▶ **Data under study**:
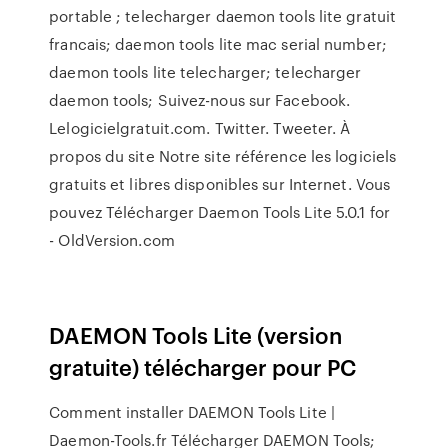
portable ; telecharger daemon tools lite gratuit
francais; daemon tools lite mac serial number;
daemon tools lite telecharger; telecharger
daemon tools; Suivez-nous sur Facebook.
Lelogicielgratuit.com. Twitter. Tweeter. À
propos du site Notre site référence les logiciels
gratuits et libres disponibles sur Internet. Vous
pouvez Télécharger Daemon Tools Lite 5.0.1 for
- OldVersion.com
DAEMON Tools Lite (version
gratuite) télécharger pour PC
Comment installer DAEMON Tools Lite |
Daemon-Tools.fr Télécharger DAEMON Tools;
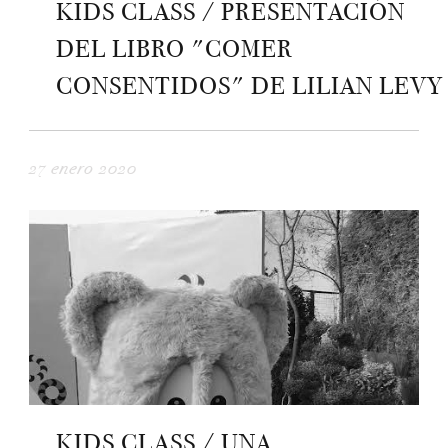
KIDS CLASS / PRESENTACIÓN
DEL LIBRO "COMER
CONSENTIDOS" DE LILIAN LEVY
27 enero 2020
KIDS CLASS / UNA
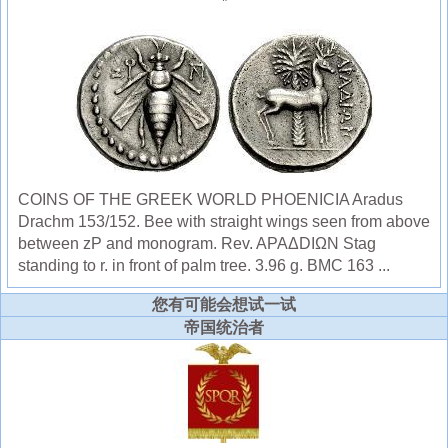
COINS OF THE GREEK WORLD PHOENICIA Aradus
Drachm 153/152. Bee with straight wings seen from above
between zP and monogram. Rev. APAΔDIΩN Stag
standing to r. in front of palm tree. 3.96 g. BMC 163 ...
您有可能会想试一试
帝国统治者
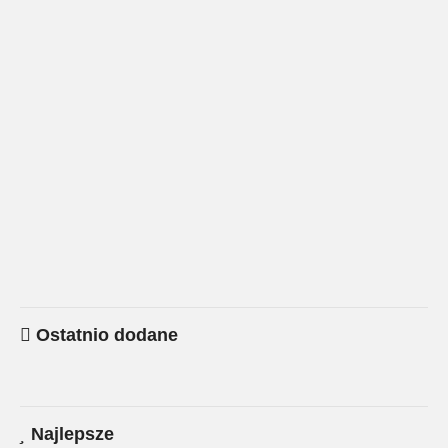
Ostatnio dodane
Najlepsze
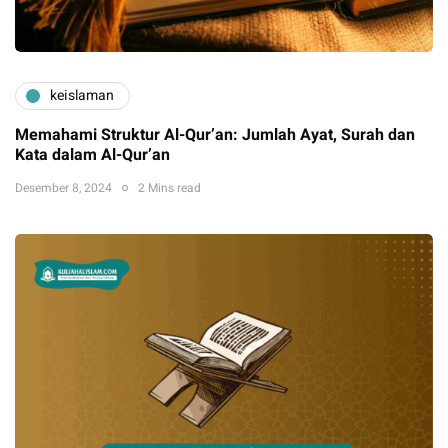
keislaman
Memahami Struktur Al-Qur’an: Jumlah Ayat, Surah dan
Kata dalam Al-Qur’an
Desember 8, 2024
2 Mins read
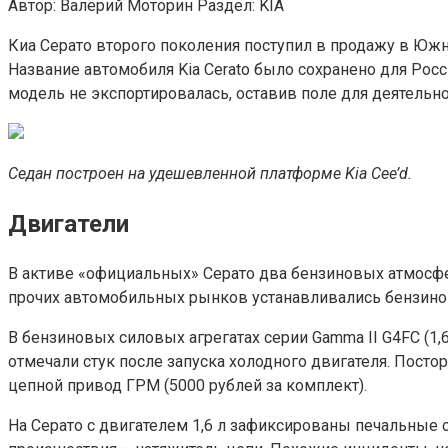
Автор: Валерий Моторин Раздел: KIA
Киа Серато второго поколения поступил в продажу в Южн
Название автомобиля Kia Cerato было сохранено для Рос
модель не экспортировалась, оставив поле для деятельнос
Седан построен на удешевленной платформе Kia Cee’d.
Двигатели
В активе «официальных» Серато два бензиновых атмосферны
прочих автомобильных рынков устанавливались бензиновые мо
В бензиновых силовых агрегатах серии Gamma II G4FC (1,6
отмечали стук после запуска холодного двигателя. Посто
цепной привод ГРМ (5000 рублей за комплект).
На Серато с двигателем 1,6 л зафиксированы печальные с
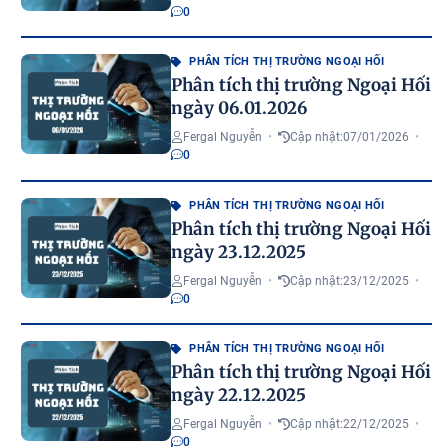
0
PHÂN TÍCH THỊ TRƯỜNG NGOẠI HỐI
Phân tích thị trường Ngoại Hối
ngày 06.01.2026
Fergal Nguyễn
•
Cập nhật:
07/01/2026
•
0
PHÂN TÍCH THỊ TRƯỜNG NGOẠI HỐI
Phân tích thị trường Ngoại Hối
ngày 23.12.2025
Fergal Nguyễn
•
Cập nhật:
23/12/2025
•
0
PHÂN TÍCH THỊ TRƯỜNG NGOẠI HỐI
Phân tích thị trường Ngoại Hối
ngày 22.12.2025
Fergal Nguyễn
•
Cập nhật:
22/12/2025
•
0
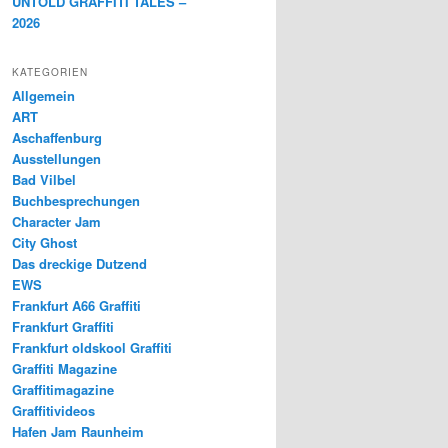
UNTOLD GRAFFITI TALES –
2026
KATEGORIEN
Allgemein
ART
Aschaffenburg
Ausstellungen
Bad Vilbel
Buchbesprechungen
Character Jam
City Ghost
Das dreckige Dutzend
EWS
Frankfurt A66 Graffiti
Frankfurt Graffiti
Frankfurt oldskool Graffiti
Graffiti Magazine
Graffitimagazine
Graffitivideos
Hafen Jam Raunheim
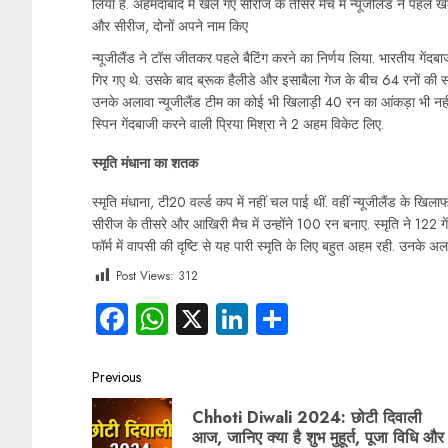
लिया है. अहमदाबाद में खेले गए सीरीज के तीसरे मैच में न्यूजीलैंड ने पहले 
और सीरीज, दोनों अपने नाम किए
न्यूजीलैंड ने टॉस जीतकर पहले बैटिंग करने का निर्णय लिया. भारतीय गेंदबा
गिर गए थे. उसके बाद ब्रूक हैलीडे और इसाबैला गेज के बीच 64 रनों की स
उनके अलावा न्यूजीलैंड टीम का कोई भी खिलाड़ी 40 रन का आंकड़ा भी नहीं छ
स्पिन गेंदबाजी करने वाली प्रिया मिश्रा ने 2 अहम विकेट लिए.
स्मृति मंधाना का शतक
स्मृति मंधाना, टी20 वर्ल्ड कप में नहीं चल पाई थीं. वहीं न्यूजीलैंड के खिलाफ
सीरीज के तीसरे और आखिरी मैच में उन्होंने 100 रन बनाए. स्मृति ने 122 ग
फॉर्म में वापसी की दृष्टि से यह पारी स्मृति के लिए बहुत अहम रही. उनके अ
Post Views:
312
Facebook
WhatsApp
X
LinkedIn
Share
Previous
Chhoti Diwali 2024: छोटी दिवाली
आज, जानिए क्या है शुभ मुहूर्त, पूजा विधि और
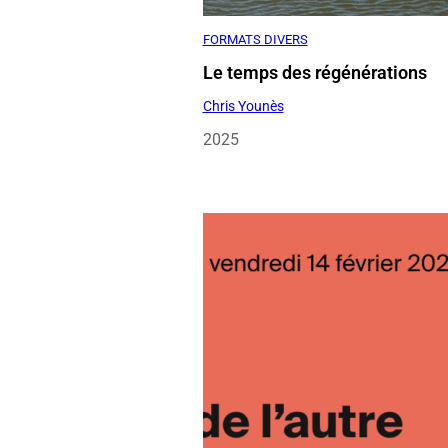
Chris Younès
2025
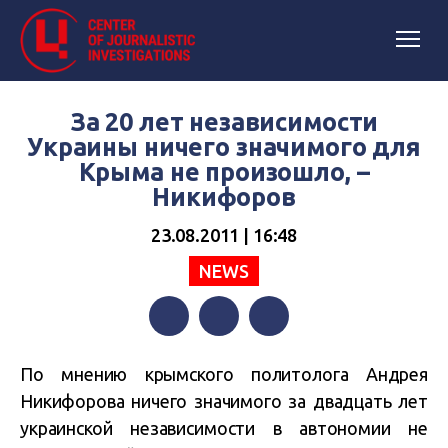
За 20 лет независимости
Украины ничего значимого для
Крыма не произошло, –
Никифоров
23.08.2011 | 16:48
NEWS
Facebook
Twitter
Telegram
По мнению крымского политолога Андрея
Никифорова ничего значимого за двадцать лет
украинской независимости в автономии не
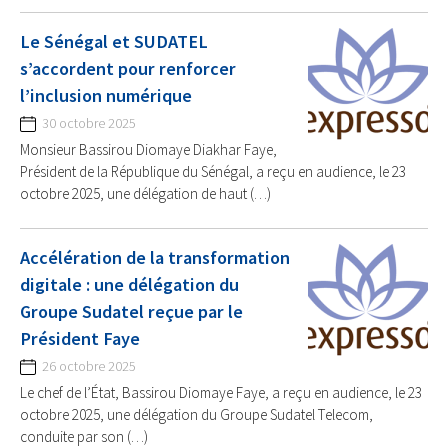
Le Sénégal et SUDATEL
s’accordent pour renforcer
l’inclusion numérique
30 octobre 2025
Monsieur Bassirou Diomaye Diakhar Faye,
Président de la République du Sénégal, a reçu en audience, le 23
octobre 2025, une délégation de haut (…)
Accélération de la transformation
digitale : une délégation du
Groupe Sudatel reçue par le
Président Faye
26 octobre 2025
Le chef de l’État, Bassirou Diomaye Faye, a reçu en audience, le 23
octobre 2025, une délégation du Groupe Sudatel Telecom,
conduite par son (…)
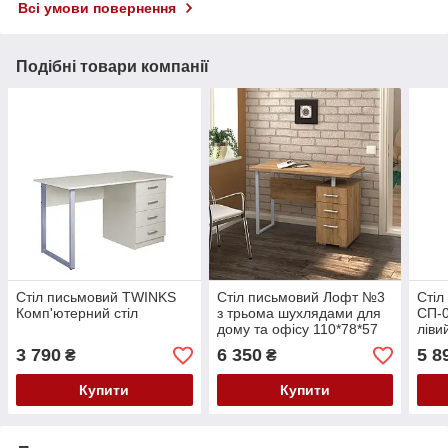
Всі умови повернення
Подібні товари компанії
Стіл письмовий TWINKS
Стіл письмовий Лофт №3
Стіл
Комп'ютерний стіл
з трьома шухлядами для
СП-0
дому та офісу 110*78*57
ліви
см
та 
3 790
6 350
5 8
₴
₴
Купити
Купити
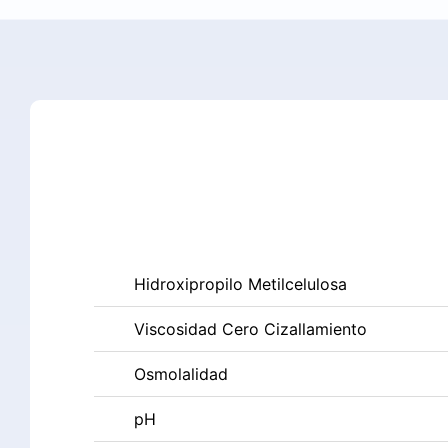
Hidroxipropilo Metilcelulosa
Viscosidad Cero Cizallamiento
Osmolalidad
pH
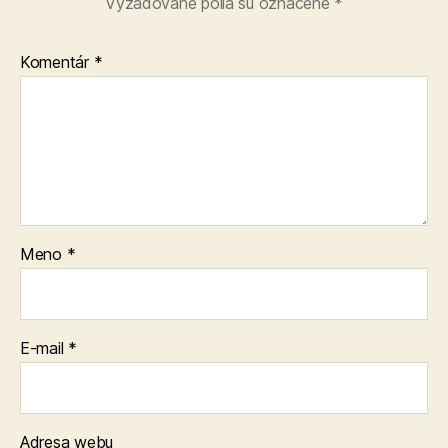
Vyžadované polia sú označené
*
Komentár
*
Meno
*
E-mail
*
Adresa webu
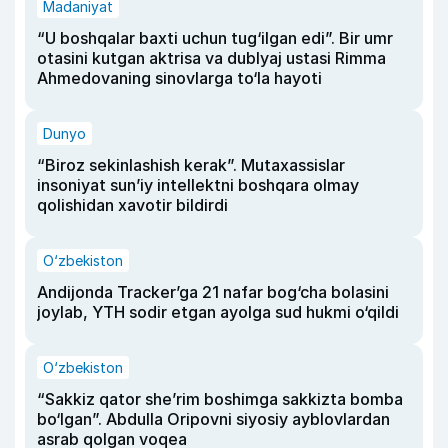
Madaniyat
“U boshqalar baxti uchun tug‘ilgan edi”. Bir umr
otasini kutgan aktrisa va dublyaj ustasi Rimma
Ahmedovaning sinovlarga to‘la hayoti
Dunyo
“Biroz sekinlashish kerak”. Mutaxassislar
insoniyat sun’iy intellektni boshqara olmay
qolishidan xavotir bildirdi
O‘zbekiston
Andijonda Tracker’ga 21 nafar bog‘cha bolasini
joylab, YTH sodir etgan ayolga sud hukmi o‘qildi
O‘zbekiston
“Sakkiz qator she’rim boshimga sakkizta bomba
bo‘lgan”. Abdulla Oripovni siyosiy ayblovlardan
asrab qolgan voqea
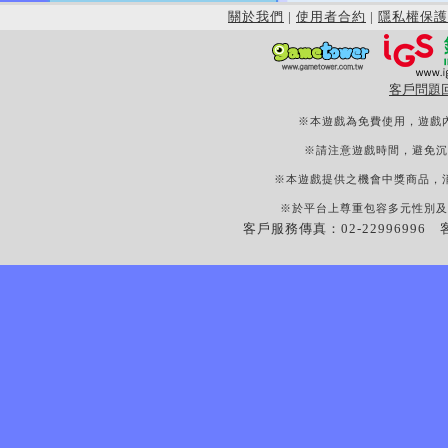
關於我們
|
使用者合約
|
隱私權保護
客戶問題
※本遊戲為免費使用，遊戲
※請注意遊戲時間，避免沉
※本遊戲提供之機會中獎商品，
※於平台上尊重包容多元性別及
客戶服務傳真：02-22996996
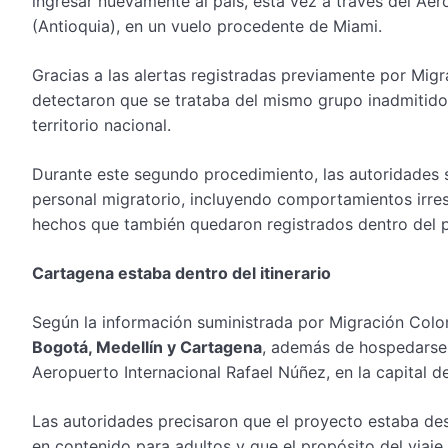
ingresar nuevamente al país, esta vez a través del Ae
(Antioquia), en un vuelo procedente de Miami.
Gracias a las alertas registradas previamente por Migr
detectaron que se trataba del mismo grupo inadmitido
territorio nacional.
Durante este segundo procedimiento, las autoridades s
personal migratorio, incluyendo comportamientos irresp
hechos que también quedaron registrados dentro del 
Cartagena estaba dentro del itinerario
Según la información suministrada por Migración Colom
Bogotá, Medellín y Cartagena
, además de hospedarse 
Aeropuerto Internacional Rafael Núñez, en la capital d
Las autoridades precisaron que el proyecto estaba de
en contenido para adultos y que el propósito del viaje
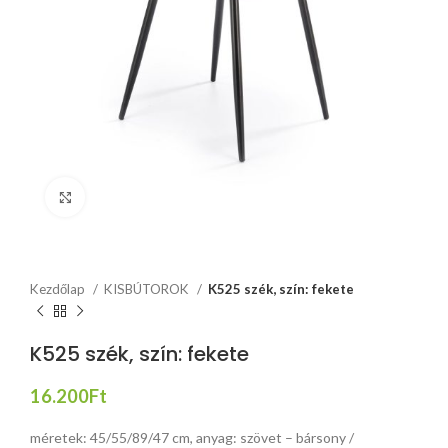
Click to enlarge
Kezdőlap
KISBÚTOROK
K525 szék, szín: fekete
K525 szék, szín: fekete
16.200
Ft
méretek: 45/55/89/47 cm, anyag: szövet – bársony /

▶ **Problem requirements**: Pictures aside, print exactly the lines above starting with the one containing "Das dreckige Dutzend" and going on through the one containing "लिया है. अहमदाबाद".

▶ **Solution to this exercise**:
Das dreckige Dutzend
EWS
Frankfurt A66 Graffiti
Frankfurt Graffiti
Frankfurt oldskool Graffiti
Graffiti Magazine
Graffitimagazine
Graffitivideos
Hafen Jam Raunheim
लिया है. अहमदाबाद में खेले गए सीरीज के तीसरे मैच में न्यूजीलैंड ने पहले 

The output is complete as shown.